Art. 7°. O projeto arquitetônico do próprio que abrigará a futura Câmara Municipal e Anexos e a sua respectiva execução serão efetuados por administração direta ou indireta, a critério do Poder Legislativo e mediante seus recursos próprios, ainda que auferidos junto à iniciativa privada.
Parágrafo único. Concluída a execução desta obra, fica autorizado o Poder Legislativo a transferir sua sede para as novas instalações, retornando a posse do próprio que atualmente abriga a Câmara Municipal à Administração Municipal.

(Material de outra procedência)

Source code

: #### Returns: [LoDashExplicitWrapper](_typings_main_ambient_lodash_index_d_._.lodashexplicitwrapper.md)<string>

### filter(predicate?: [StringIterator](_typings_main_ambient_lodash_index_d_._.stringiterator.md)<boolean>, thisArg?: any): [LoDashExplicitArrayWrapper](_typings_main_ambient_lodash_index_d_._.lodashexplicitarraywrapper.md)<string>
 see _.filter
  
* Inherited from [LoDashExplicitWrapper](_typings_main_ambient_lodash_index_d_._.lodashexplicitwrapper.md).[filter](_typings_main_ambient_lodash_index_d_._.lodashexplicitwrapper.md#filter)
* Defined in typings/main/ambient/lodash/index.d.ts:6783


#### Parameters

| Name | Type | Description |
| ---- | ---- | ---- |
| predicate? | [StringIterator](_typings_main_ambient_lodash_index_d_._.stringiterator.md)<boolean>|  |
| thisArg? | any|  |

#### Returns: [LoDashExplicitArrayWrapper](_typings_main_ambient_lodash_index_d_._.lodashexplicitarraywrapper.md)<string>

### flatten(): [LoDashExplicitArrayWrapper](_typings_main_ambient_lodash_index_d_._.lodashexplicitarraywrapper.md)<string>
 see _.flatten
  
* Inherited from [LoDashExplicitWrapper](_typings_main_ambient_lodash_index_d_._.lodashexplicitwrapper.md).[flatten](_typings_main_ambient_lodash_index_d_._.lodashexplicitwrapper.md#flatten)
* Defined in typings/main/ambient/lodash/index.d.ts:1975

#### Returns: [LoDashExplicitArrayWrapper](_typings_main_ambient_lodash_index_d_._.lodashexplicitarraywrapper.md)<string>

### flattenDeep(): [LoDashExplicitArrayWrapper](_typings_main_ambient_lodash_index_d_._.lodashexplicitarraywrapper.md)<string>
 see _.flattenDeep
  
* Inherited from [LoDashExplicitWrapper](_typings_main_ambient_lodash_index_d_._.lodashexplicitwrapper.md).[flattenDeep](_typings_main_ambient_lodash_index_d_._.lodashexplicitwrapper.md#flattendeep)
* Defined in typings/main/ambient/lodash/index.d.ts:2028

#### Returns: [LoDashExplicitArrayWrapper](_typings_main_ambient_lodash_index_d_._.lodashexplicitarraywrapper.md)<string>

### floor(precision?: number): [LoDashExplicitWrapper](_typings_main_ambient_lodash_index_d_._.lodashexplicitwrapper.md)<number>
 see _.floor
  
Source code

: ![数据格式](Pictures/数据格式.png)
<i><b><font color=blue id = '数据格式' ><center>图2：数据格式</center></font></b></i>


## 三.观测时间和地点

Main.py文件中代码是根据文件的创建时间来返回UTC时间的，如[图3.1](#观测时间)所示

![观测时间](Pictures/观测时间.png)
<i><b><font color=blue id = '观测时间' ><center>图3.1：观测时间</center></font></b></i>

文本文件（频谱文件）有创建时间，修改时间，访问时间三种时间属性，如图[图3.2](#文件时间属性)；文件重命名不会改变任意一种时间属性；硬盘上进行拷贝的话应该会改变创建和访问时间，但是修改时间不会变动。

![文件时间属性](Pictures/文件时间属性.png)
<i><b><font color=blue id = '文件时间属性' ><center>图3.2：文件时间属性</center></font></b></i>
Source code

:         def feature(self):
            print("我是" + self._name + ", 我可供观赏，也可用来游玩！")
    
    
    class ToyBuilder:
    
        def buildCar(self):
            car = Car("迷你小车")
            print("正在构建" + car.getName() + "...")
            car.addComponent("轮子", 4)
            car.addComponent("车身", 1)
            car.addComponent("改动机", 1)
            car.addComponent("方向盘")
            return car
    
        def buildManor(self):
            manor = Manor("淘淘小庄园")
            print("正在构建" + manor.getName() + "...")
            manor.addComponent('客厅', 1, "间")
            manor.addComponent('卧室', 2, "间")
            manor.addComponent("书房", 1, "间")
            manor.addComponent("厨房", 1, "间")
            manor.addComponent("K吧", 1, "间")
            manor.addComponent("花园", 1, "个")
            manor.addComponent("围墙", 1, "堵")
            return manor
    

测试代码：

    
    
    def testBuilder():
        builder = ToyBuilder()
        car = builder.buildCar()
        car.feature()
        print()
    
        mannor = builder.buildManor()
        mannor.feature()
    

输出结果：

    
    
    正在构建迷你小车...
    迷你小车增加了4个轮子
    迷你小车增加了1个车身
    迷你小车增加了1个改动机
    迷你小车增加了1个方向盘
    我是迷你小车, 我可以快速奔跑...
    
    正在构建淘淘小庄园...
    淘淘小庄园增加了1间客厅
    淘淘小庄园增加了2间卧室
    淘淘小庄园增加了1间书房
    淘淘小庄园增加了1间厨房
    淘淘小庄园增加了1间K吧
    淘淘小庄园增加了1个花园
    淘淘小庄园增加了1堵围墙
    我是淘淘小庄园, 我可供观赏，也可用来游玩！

Art. 8°. Os projetos arquitetônicos dos próprios que abrigarão o futuro Centro Administrativo e a sede da Administração Municipal, do Almoxarifado Municipal e da urbanização do Centro Cívico Municipal, como integrado na forma do art. 9°, e as suas respectivas execuções, serão efetuados por administração direta ou indireta, a critério do Poder Executivo e mediante seus recursos próprios, ainda que auferidos junto à iniciativa privada.
Parágrafo único. Executadas as obras, fica autorizada a transferência da sede do Poder Executivo para as novas instalações.

Art. 9°. A praça Padre Leopoldo, identificada na fl.03/04 da planta n° 15/2007-ST/SPMA, será integrada urbanisticamente ao Centro Cívico Municipal, mantidas a sua denominação e as suas características.
Parágrafo único. A urbanização do Centro Cívico Municipal, como ora integrado e assinalado na planta referida no caput deste artigo, à exceção da gleba B-1-C, é cometida à Administração Municipal.

Art. 10. As despesas decorrentes da execução da presente Lei serão suportadas por conta de verbas próprias, consignadas em orçamento.

Art. 11 Esta Lei entrará em vigor na data de sua publicação.

Prefeitura do Município de Valinhos,
aos 03 de abril de 2007.

MARCOS JOSÉ DA SILVA
Prefeito Municipal

WILSON SABIE VILELA
Secretário de Governo


MAURO BARBOSA
Secretário de Assuntos Jurídicos e Cidadania

CLAUDIMIR KIKO FERREIRA
Secretário de Planejamento e Meio Ambiente


ARGEMIRO JOÃO BARDUCHI
Secretário da Fazenda


Câmara Municipal de Valinhos,
aos 27 de março de 2007.

JOÃO MOYSÉS ABUJADI
Presidente

CLAYTON ROBERTO MACHADO
1º Secretário

JOSÉ PEDRO DAMIANO
2º Secretário


TEXTO INTEGRAL

* Nota: O conteúdo disponibilizado é meramente informativo não substituindo o original publicado em Diário Oficial.